▸ Work item
What lines of the data below hold "stained"? Show them.

▸ Dataset records
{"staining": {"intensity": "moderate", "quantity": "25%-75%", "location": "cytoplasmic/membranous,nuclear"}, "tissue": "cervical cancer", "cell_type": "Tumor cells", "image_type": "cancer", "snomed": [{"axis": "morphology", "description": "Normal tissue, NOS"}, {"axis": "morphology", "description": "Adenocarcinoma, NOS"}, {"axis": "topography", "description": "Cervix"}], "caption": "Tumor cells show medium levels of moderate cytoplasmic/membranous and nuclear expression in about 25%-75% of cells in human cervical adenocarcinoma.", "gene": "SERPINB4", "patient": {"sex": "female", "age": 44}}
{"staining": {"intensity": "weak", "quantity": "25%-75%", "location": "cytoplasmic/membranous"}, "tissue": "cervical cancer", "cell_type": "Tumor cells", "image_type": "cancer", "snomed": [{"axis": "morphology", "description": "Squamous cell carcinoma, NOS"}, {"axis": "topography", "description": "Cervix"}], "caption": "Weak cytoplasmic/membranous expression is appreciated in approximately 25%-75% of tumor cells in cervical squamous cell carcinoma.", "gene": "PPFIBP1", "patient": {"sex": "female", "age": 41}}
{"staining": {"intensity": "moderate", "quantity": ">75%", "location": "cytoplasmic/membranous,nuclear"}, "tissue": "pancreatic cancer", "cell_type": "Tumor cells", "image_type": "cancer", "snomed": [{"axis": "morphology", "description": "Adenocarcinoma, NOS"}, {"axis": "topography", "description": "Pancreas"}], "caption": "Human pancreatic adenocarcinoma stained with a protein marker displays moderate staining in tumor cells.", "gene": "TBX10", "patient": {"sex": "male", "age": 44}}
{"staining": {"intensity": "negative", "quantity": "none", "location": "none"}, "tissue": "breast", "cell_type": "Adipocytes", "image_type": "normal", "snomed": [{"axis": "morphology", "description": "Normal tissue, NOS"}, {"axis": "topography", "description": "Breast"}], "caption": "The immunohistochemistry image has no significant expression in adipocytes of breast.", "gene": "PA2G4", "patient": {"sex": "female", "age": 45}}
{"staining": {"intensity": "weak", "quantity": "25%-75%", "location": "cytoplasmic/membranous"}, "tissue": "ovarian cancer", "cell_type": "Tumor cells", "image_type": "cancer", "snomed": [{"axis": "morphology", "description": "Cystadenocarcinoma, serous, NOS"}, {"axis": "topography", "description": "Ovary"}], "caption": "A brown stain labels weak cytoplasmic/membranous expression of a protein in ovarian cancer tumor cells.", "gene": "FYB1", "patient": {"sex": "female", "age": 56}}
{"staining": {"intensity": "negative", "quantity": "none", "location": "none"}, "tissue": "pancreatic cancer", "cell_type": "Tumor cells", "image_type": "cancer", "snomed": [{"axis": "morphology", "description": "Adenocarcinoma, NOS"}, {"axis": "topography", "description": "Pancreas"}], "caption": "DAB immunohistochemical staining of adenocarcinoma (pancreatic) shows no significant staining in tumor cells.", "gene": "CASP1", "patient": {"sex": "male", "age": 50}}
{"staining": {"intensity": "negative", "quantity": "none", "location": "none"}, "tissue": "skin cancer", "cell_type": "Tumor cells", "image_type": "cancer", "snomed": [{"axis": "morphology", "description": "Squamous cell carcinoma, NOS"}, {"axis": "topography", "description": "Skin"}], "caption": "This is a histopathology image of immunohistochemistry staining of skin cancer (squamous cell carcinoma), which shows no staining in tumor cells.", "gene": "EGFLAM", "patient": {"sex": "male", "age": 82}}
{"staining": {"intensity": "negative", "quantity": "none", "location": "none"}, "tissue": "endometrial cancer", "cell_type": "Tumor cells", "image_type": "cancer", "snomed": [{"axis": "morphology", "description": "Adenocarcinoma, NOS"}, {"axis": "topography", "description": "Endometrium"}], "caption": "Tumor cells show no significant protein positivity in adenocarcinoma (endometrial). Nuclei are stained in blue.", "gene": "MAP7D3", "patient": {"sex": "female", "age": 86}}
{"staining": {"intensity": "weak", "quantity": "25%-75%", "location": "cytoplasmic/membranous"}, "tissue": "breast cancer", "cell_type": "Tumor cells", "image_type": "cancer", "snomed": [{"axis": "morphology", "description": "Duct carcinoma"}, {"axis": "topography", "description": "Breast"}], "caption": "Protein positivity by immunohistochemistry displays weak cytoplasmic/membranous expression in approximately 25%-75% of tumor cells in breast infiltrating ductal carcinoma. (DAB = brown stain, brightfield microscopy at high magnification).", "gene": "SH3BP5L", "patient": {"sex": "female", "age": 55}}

▸ Exercise answer
{"staining": {"intensity": "moderate", "quantity": ">75%", "location": "cytoplasmic/membranous,nuclear"}, "tissue": "pancreatic cancer", "cell_type": "Tumor cells", "image_type": "cancer", "snomed": [{"axis": "morphology", "description": "Adenocarcinoma, NOS"}, {"axis": "topography", "description": "Pancreas"}], "caption": "Human pancreatic adenocarcinoma stained with a protein marker displays moderate staining in tumor cells.", "gene": "TBX10", "patient": {"sex": "male", "age": 44}}
{"staining": {"intensity": "negative", "quantity": "none", "location": "none"}, "tissue": "endometrial cancer", "cell_type": "Tumor cells", "image_type": "cancer", "snomed": [{"axis": "morphology", "description": "Adenocarcinoma, NOS"}, {"axis": "topography", "description": "Endometrium"}], "caption": "Tumor cells show no significant protein positivity in adenocarcinoma (endometrial). Nuclei are stained in blue.", "gene": "MAP7D3", "patient": {"sex": "female", "age": 86}}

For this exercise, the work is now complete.